Pada Juni dan Juli 2014, penangkapan massal terjadi di Boven Digoel, Wamena dan Timika. Pola atas penangkapan massal berlanjut bulan ini terhadap 20 orang termasuk perempuan dan anak-anak, di Distrik Nimbokrang dengan alasan dugaan kaitan dengan Tentara Papua Nasional/Organisasi Papua Merdeka (TPN/OPM). Mereka ditahan tanpa surat perintah penangkapan dan dipukul pada saat penangkapan. Pengacara HAM terus dihalangi dalam upaya untuk mendapatkan akses kepada tahanan dalam kasus ini.

Situasi kemanusiaan di Kabupaten Lanny Jaya menjadi perhatian khusus terkait pembakaran honai oleh aparat militer dan kepolisian Indonesia. Informasi yang diterima dari Jaringan Advokasi Penegakan Hukum dan HAM (JAPHAM) Pegunungan Tengah Papua dan Pesekutuan Gereja-Gereja Baptis Papua, antara lain menggambarkan serangan pembalasan terhadap warga sipil di Pirime di Lanny Jaya. Beberapa orang yang belum dapat dikonfirmasi jumlahnya masih menjadi pengungsi dan tidak dapat pulang ke kampung mereka karena aktivitas militer yang mengacaukan wilayah Pirime.

Penangkapan

Lima warga Papua dan dua wartawan asing ditangkap di Wamena

Pada 6 Agustus, lima warga Papua – Areki Wanimbo, Deni Douw, Enius Wanimbo, Jornus Wenda dan Ahky Logo – dan dua wartawan Perancis; Thomas Charles Dandois dan Valentine Bourrat, ditangkap oleh anggota Polres Jayawijaya. Areki Wanimbo, Dandois dan Bourrat masih ditahan sementara yang lainnya telah dibebaskan tanpa tuduhan.
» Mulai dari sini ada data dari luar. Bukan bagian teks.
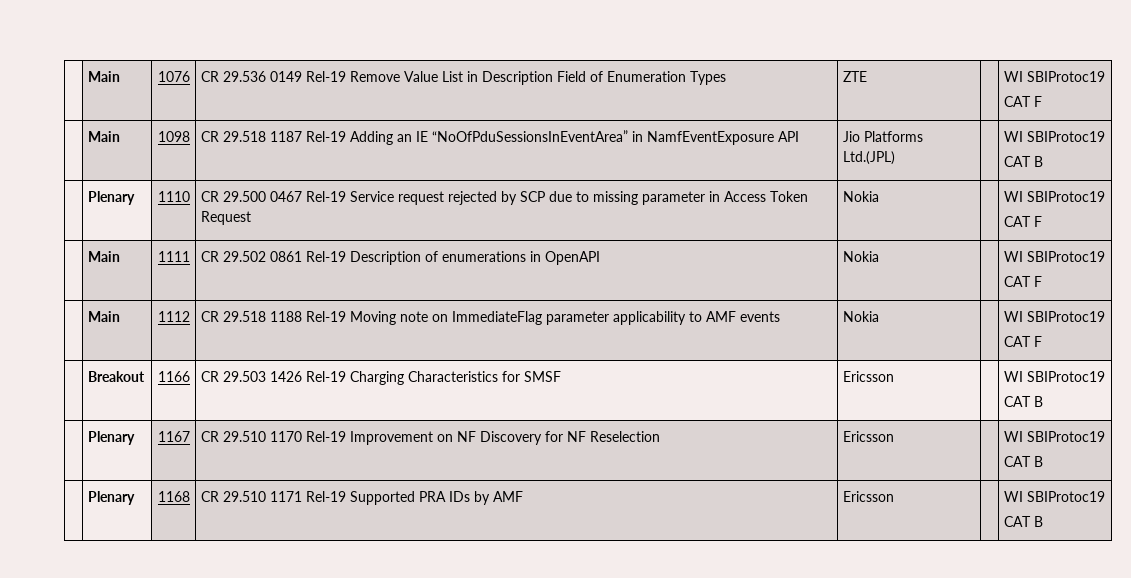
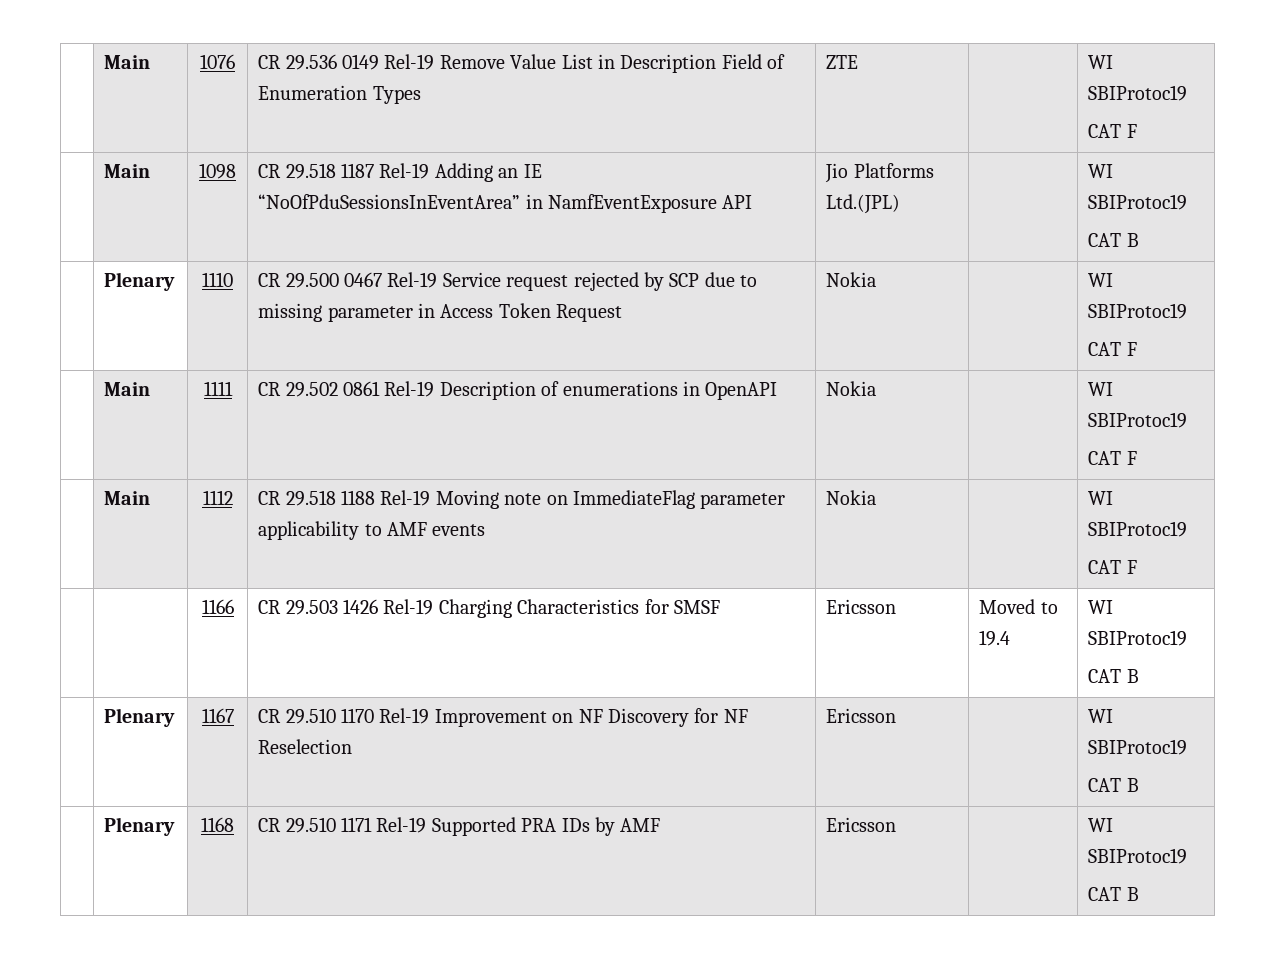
[87,371,145,382] Breakout -> (1137, 567) none
(894, 376) none -> [979,599,1058,614] [979,630,1011,646] Moved to 19.4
Pada hari mereka ditangkap, Dandois dan Bourrat bertemu dengan Areki Wanimbo, seorang kepala suku dari Lanny Jaya, di rumahnya di Wamena. Laporan dari aktivis HAM di Wamena menyatakan bahwa kedua wartawan tersebut bermaksud untuk bertanya kepada kepala suku tentang situasi kemanusiaan menyusul pertempuran di Lanny Jaya antara pasukan keamanan dan gerakan bersenjata yang dipimpin oleh Enden Wanimbo (Lihat laporan lengkap di bawah). Setelah pertemuan tersebut, kedua wartawan kembali ke hotel mereka. Dandois bersama dengan Ahky Logo mengunakan sepeda motor. Kedua orang itu diikuti oleh tiga petugas intelijen dari Polres Jayapura, yang bermaksud menangkap mereka dalam perjalanan. Aktivis HAM Theo Hesegem, yang mengantar Bourrat ke hotelnya, sempat dihentikan oleh petugas intelijen yang mengatakan bahwa mereka akan menghubungi kembali. Hesegem kembali ke rumahnya setelah mengantarkan Bourrat ke hotel. Tak lama setelah itu, Bourrat ditangkap di hotel oleh aparat Polres Jayawijaya.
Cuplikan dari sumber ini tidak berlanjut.